Replace value of a list in python

Question

What I want to do is replace all the even numbers of a list with 0 for instance

list = [1,2,3,4,5] would be list = [1,0,3,0,5]

I thought about doing it this way

list = [1,2,3,4,5]

for i in list:
  if i % 2 == 0:
  # then replace the even numbers with 0 

the problem is that I cant figure out how to write the next line of code

Answer 1

The problem is that if you start like this

for i in lst: 
    if i %2 == 0:
         # don't know the index of i

However, you can use enumerate to keep trace of the index - now it is easy

for idx, i in enumerate(lst):
    if i % 2 == 0:
        lst[idx] = 0

Usually it's simpler to use a list comprehension and replace the whole list with a new one.

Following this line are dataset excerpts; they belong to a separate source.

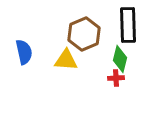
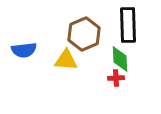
blue semicircle: moved 2 px up; rotated 95 degrees clockwise
green diamond: rotated 16 degrees counterclockwise
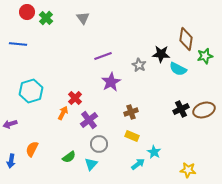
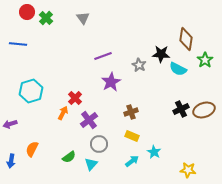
green star: moved 4 px down; rotated 21 degrees counterclockwise
cyan arrow: moved 6 px left, 3 px up
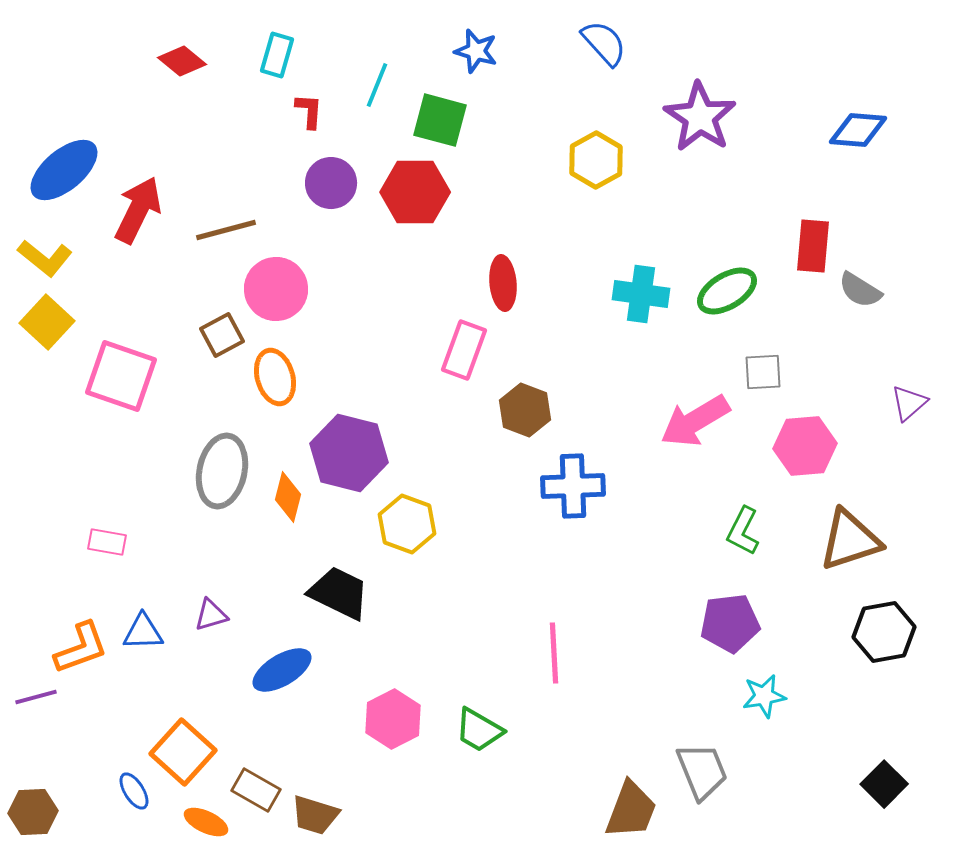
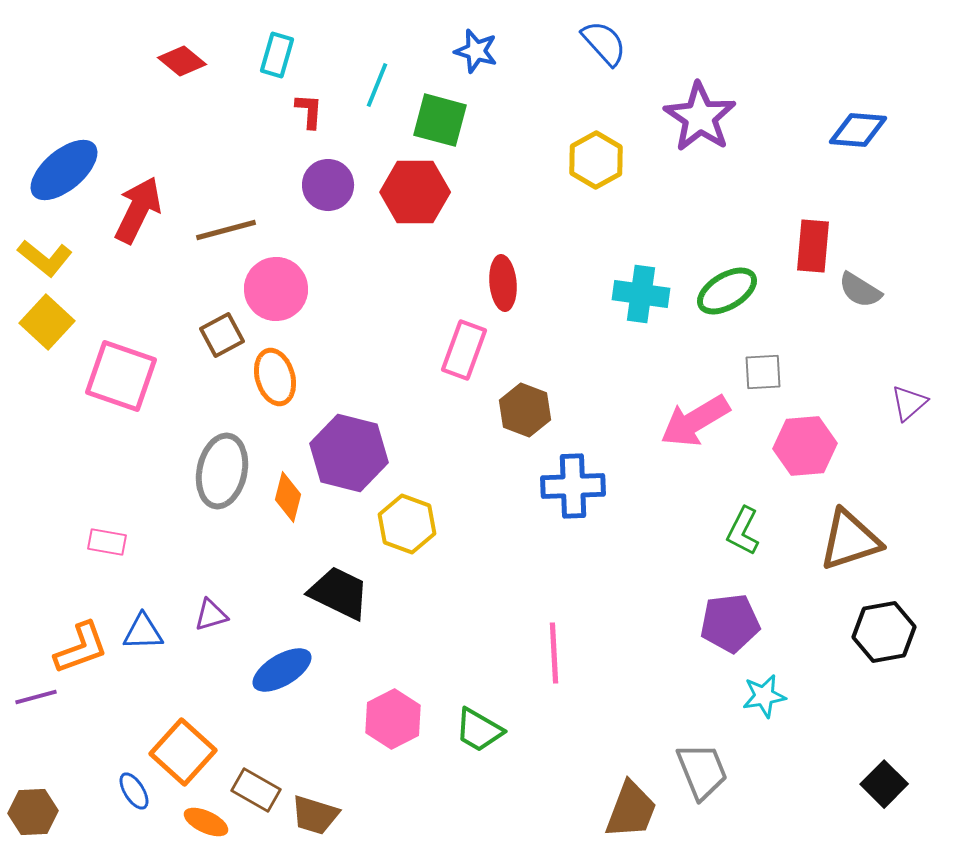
purple circle at (331, 183): moved 3 px left, 2 px down
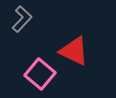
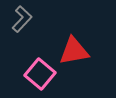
red triangle: rotated 36 degrees counterclockwise
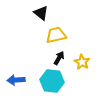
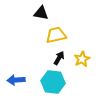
black triangle: rotated 28 degrees counterclockwise
yellow star: moved 3 px up; rotated 14 degrees clockwise
cyan hexagon: moved 1 px right, 1 px down
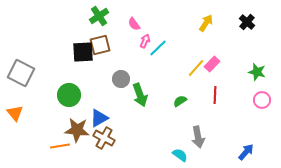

You can test the lowest bit of each number using the bitwise and &

>>> L = [1, 2, 3, 4, 5] 
>>> L = [x if x & 1 else 0 for x in L]
>>> L
[1, 0, 3, 0, 5]

Depending on your CPU and the Python implementation, you may find this is faster (but less readable in my opinion):

[x * (x & 1) for x in L]

Answer 2

You can do this with a list comprehension like so:

list = [x * (x%2) for x in list]
print list

Notice that x%2 can only result in 1 or 0. Hence, if the number is even, the result of multiplication is 0, and if it is odd, it is the number itself.

Demo

Answer 3

>>> my_list = [1,2,3,4,5]
>>> def myfun(x):
    if x % 2 != 0:
        return x
    else:
        return 0


>>> list(map(myfun, my_list))
[1, 0, 3, 0, 5]

Answer 4

Try this:

my_list = [1,2,3,4,5]
my_result = list()

for number in my_list:
    if number % 2 == 0:
        my_result.append(0)
    else:
        my_result.append(number)

print my_result

You can also use list comprehensions :

my_list = [1,2,3,4,5]
print [0 if x%2==0 else x for x in my_list]

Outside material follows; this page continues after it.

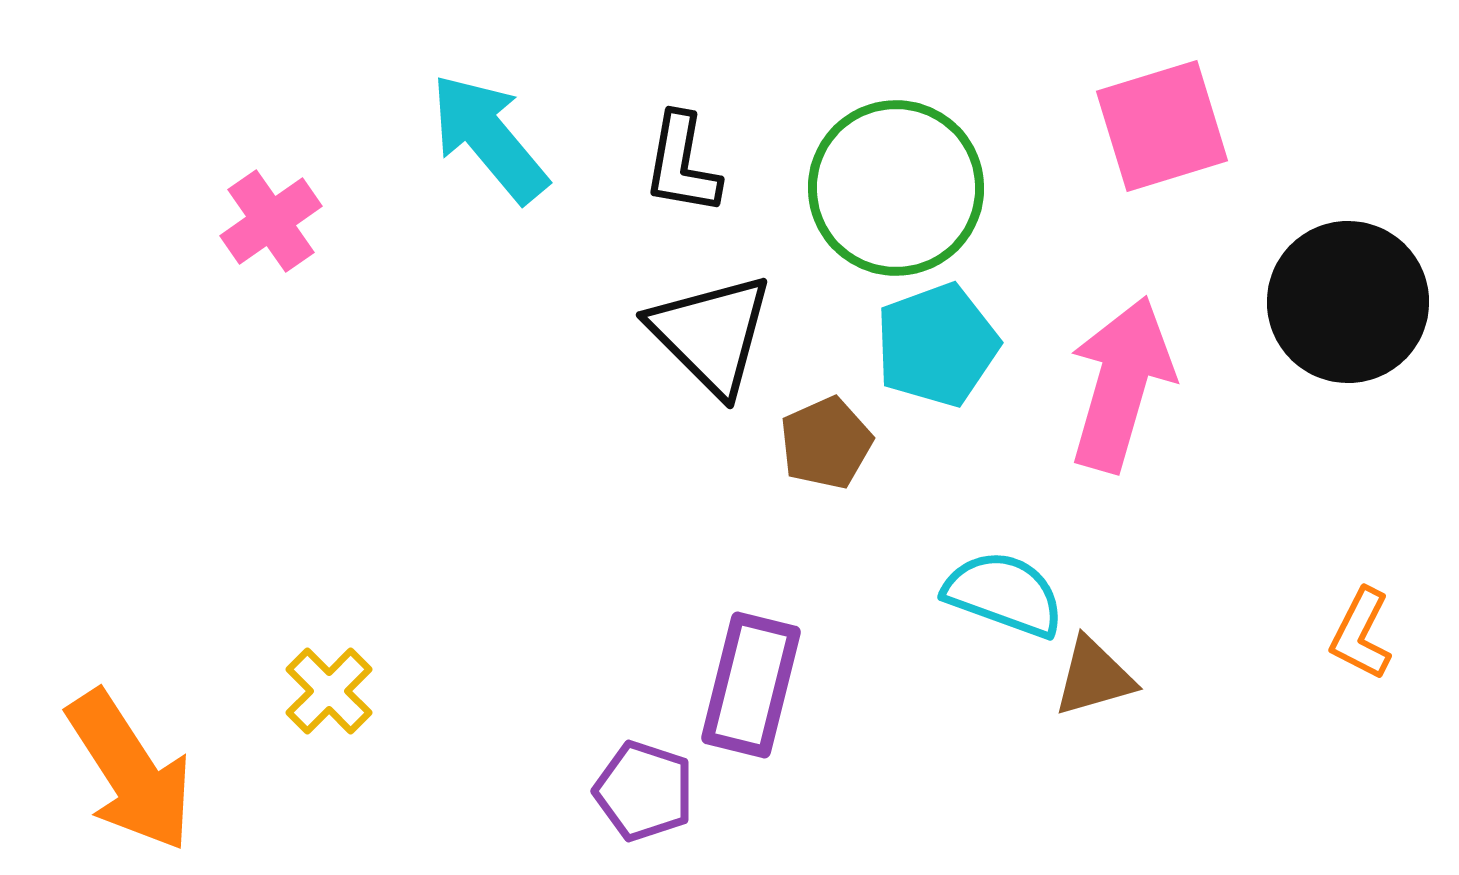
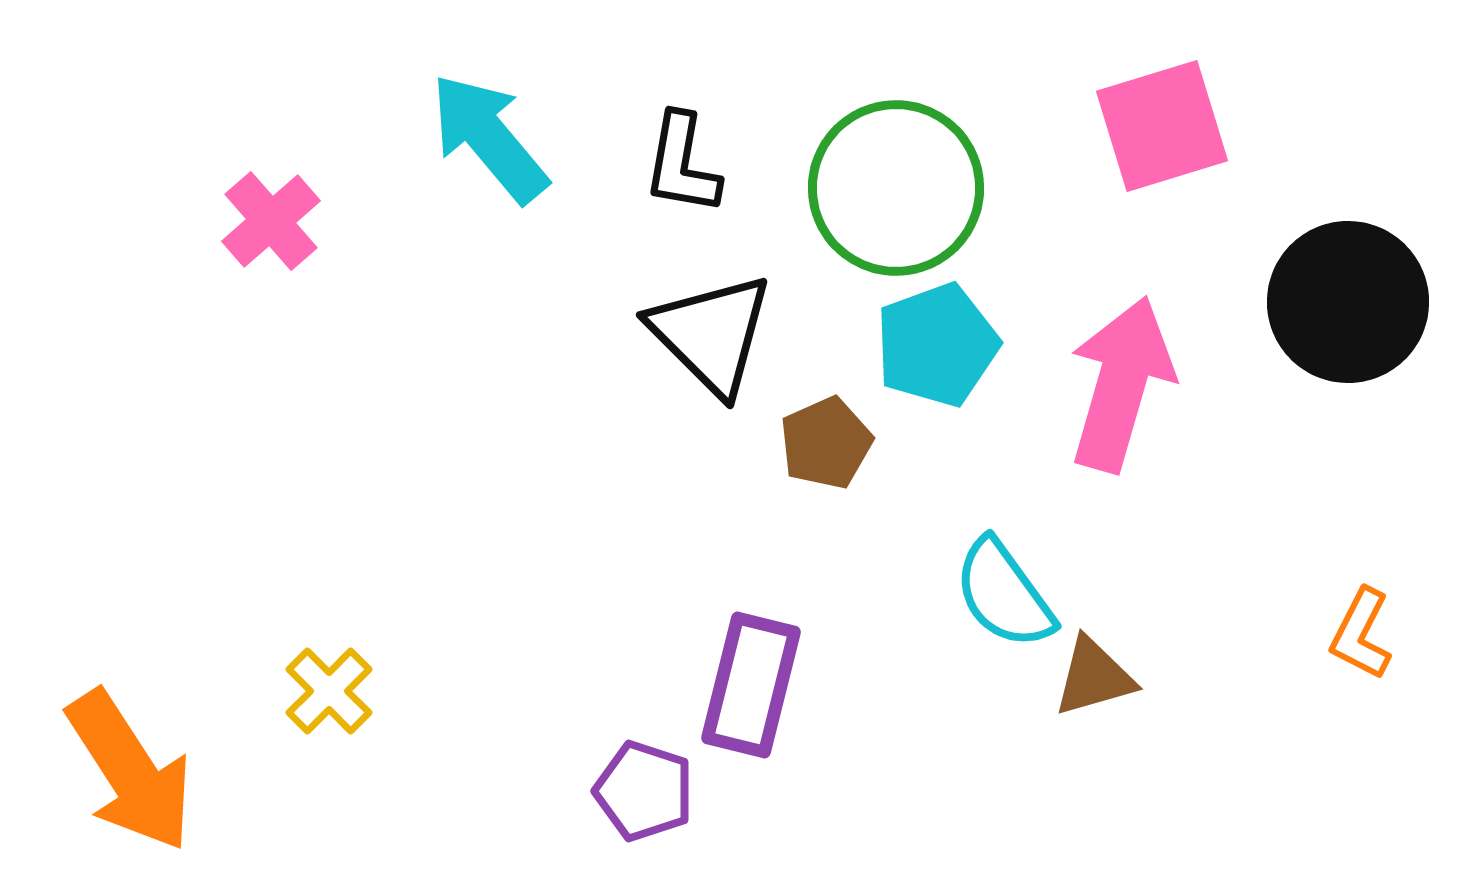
pink cross: rotated 6 degrees counterclockwise
cyan semicircle: rotated 146 degrees counterclockwise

Output is the same for both examples:

[1, 0, 3, 0, 5]

It is important to highlight that list is a Python reserved word for its list data structure. That's why I assign the list a different name.

---

Documentation:

List comprehensions: https://docs.python.org/2/tutorial/datastructures.html#list-comprehensions

Answer 5

Using List Comprehension and ternary method :

list1 = [1,2,3,4,5]
list1[:] = [a if a%2 != 0 else 0 for a in list1 ] #  [i if i % 2 == 1 else 0 for i in L]
print list1

Output:

[1, 0, 3, 0, 5]

Notes:

• By list1[:] I am not creating a new list I am adding to the already existing List
• What I have done in my LC is I checked if the value is odd then given the same value if not I have given 0

Or for normal method

Code1:

list1 = [1,2,3,4,5]
for i,v in enumerate(list1):    
    if v%2==0:
        list1[i]=0
print list1

Output:

[1, 0, 3, 0, 5]

Answer 6

lst = [1,2,3,4,5]
# List comp
[x if x % 2 else 0 for x in lst] # when x % 2 is 0 if returns false

# for-loop
for i, x in enumerate(lst):
    if x % 2 == 0:
        lst[i] = 0

#Output
[1, 0, 3, 0, 5]